WORK TO BE COMPLETED:
What you write should be an exact copy of the material, from its first line through the line containing "right ankle: (492, 479)".

RECORDS PROVIDED:
+ + + + +

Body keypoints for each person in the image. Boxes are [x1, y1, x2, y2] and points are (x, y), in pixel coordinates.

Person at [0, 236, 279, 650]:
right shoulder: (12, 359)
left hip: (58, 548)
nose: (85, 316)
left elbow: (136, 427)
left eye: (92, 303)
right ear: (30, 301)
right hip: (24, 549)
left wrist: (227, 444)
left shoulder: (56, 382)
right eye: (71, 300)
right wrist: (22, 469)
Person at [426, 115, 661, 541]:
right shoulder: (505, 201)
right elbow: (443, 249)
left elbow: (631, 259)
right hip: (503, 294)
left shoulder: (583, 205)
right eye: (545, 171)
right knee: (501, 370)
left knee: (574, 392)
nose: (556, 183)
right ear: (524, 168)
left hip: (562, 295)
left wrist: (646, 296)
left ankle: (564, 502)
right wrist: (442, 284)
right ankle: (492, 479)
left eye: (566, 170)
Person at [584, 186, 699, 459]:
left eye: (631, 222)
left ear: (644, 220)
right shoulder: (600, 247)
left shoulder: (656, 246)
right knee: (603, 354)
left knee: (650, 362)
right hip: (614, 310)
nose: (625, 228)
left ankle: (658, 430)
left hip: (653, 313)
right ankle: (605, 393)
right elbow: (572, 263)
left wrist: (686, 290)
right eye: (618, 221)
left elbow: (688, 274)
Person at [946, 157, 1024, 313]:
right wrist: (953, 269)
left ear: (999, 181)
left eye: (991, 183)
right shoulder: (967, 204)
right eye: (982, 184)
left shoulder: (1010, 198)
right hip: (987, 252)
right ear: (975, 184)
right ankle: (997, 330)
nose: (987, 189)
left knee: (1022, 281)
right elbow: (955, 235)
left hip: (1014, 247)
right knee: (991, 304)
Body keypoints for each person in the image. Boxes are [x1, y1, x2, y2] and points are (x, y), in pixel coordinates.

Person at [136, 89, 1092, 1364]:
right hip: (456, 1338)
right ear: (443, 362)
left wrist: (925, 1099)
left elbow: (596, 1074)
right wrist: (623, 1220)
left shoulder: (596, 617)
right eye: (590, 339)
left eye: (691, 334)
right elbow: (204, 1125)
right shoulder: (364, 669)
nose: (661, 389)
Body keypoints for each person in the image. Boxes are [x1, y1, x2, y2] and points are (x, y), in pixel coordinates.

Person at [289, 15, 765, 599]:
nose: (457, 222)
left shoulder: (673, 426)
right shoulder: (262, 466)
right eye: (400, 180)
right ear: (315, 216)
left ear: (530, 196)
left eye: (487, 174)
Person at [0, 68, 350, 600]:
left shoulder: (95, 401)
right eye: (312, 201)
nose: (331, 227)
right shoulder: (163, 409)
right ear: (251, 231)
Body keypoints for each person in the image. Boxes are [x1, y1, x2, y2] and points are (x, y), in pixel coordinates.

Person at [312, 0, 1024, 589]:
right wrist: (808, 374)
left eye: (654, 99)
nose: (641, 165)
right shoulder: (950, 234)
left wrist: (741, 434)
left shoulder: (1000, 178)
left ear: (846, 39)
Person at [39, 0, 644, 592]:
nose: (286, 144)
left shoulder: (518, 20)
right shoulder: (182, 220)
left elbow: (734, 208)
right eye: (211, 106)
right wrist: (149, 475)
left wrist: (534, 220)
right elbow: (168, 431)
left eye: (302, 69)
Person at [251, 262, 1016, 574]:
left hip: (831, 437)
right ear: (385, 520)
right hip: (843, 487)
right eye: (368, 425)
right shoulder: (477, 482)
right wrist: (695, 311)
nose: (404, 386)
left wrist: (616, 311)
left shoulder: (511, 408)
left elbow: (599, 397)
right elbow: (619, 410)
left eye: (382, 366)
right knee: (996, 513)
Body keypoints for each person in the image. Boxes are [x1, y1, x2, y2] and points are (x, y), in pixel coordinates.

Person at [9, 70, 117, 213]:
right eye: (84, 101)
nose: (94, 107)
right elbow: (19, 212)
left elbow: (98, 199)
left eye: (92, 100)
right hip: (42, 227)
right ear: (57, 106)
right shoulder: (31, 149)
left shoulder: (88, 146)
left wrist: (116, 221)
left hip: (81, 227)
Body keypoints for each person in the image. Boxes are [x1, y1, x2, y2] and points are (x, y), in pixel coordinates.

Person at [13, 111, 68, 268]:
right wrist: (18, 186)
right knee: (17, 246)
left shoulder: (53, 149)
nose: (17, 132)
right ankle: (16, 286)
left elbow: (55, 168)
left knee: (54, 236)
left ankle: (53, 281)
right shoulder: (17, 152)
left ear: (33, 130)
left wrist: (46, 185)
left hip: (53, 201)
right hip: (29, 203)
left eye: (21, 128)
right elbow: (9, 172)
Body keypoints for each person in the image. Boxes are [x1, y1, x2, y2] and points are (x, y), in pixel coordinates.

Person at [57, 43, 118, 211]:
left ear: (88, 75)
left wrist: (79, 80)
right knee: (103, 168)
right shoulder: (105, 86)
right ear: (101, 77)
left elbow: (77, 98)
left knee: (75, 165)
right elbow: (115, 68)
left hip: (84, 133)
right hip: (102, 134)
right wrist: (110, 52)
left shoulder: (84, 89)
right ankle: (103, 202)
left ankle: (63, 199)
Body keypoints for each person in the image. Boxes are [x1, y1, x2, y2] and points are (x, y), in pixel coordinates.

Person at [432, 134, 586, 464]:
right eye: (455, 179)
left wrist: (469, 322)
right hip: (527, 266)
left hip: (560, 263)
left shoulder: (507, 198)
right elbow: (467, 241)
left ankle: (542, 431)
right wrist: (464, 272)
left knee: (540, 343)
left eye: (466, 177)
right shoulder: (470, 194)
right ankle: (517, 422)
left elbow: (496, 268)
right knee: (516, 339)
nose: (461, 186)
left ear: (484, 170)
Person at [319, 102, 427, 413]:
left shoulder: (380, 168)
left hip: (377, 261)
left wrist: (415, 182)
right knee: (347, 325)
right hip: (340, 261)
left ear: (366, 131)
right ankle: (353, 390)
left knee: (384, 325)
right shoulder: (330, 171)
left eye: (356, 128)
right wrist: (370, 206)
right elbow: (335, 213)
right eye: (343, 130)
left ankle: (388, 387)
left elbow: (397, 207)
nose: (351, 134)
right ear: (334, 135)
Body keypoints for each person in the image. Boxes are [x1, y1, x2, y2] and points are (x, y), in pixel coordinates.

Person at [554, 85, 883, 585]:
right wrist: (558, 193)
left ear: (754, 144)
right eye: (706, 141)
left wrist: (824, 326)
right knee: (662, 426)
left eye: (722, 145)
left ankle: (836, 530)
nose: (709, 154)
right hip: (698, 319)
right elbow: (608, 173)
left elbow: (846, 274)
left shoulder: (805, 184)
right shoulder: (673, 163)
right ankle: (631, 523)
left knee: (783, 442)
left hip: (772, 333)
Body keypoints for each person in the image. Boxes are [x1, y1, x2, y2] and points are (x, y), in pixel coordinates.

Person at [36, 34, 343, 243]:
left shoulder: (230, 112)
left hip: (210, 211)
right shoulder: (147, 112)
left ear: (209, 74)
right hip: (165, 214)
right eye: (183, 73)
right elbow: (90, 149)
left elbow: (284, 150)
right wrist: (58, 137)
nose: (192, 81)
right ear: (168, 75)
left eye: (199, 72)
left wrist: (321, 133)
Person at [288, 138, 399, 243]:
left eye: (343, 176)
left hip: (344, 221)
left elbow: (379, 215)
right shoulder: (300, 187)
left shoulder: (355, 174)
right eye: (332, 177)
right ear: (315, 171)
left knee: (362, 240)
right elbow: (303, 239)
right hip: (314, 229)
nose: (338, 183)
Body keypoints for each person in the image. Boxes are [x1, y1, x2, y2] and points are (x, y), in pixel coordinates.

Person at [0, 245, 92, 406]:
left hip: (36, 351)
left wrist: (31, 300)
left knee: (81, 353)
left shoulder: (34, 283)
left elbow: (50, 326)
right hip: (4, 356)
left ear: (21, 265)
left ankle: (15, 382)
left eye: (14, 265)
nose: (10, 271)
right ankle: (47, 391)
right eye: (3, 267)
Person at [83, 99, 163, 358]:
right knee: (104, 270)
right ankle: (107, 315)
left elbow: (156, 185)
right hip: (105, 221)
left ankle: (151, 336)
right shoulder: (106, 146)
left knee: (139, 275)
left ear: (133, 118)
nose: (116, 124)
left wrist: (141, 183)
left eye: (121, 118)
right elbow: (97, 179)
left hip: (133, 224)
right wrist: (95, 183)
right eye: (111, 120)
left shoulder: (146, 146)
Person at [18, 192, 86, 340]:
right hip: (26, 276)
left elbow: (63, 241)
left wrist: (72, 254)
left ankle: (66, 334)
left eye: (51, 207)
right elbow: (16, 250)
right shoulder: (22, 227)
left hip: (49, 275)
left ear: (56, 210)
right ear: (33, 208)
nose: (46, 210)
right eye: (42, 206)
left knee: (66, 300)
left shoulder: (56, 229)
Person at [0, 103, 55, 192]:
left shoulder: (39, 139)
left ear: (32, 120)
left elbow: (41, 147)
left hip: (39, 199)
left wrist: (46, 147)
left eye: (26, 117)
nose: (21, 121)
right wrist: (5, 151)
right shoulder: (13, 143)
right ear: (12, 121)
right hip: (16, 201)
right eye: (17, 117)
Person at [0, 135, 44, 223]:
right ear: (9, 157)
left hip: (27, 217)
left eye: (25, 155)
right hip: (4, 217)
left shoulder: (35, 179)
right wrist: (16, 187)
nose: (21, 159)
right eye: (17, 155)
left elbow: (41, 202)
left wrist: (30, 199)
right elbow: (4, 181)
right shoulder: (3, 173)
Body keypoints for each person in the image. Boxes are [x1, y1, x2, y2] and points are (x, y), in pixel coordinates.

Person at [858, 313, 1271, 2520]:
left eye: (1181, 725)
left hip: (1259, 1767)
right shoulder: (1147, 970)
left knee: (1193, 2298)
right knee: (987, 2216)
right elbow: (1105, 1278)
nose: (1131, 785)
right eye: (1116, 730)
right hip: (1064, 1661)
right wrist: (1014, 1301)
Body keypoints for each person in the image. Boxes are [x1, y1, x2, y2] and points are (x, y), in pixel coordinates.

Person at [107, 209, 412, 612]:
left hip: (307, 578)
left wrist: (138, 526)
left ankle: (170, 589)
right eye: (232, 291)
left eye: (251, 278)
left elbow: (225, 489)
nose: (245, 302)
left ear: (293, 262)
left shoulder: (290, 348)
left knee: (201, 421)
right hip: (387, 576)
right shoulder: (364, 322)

+ + + + +

EXPECTED OUTPUT:
Body keypoints for each person in the image. Boxes are [x1, y1, x2, y2] and points are (x, y), in pixel coordinates.

Person at [0, 236, 279, 650]:
right shoulder: (12, 359)
left hip: (58, 548)
nose: (85, 316)
left elbow: (136, 427)
left eye: (92, 303)
right ear: (30, 301)
right hip: (24, 549)
left wrist: (227, 444)
left shoulder: (56, 382)
right eye: (71, 300)
right wrist: (22, 469)
Person at [426, 115, 661, 541]:
right shoulder: (505, 201)
right elbow: (443, 249)
left elbow: (631, 259)
right hip: (503, 294)
left shoulder: (583, 205)
right eye: (545, 171)
right knee: (501, 370)
left knee: (574, 392)
nose: (556, 183)
right ear: (524, 168)
left hip: (562, 295)
left wrist: (646, 296)
left ankle: (564, 502)
right wrist: (442, 284)
right ankle: (492, 479)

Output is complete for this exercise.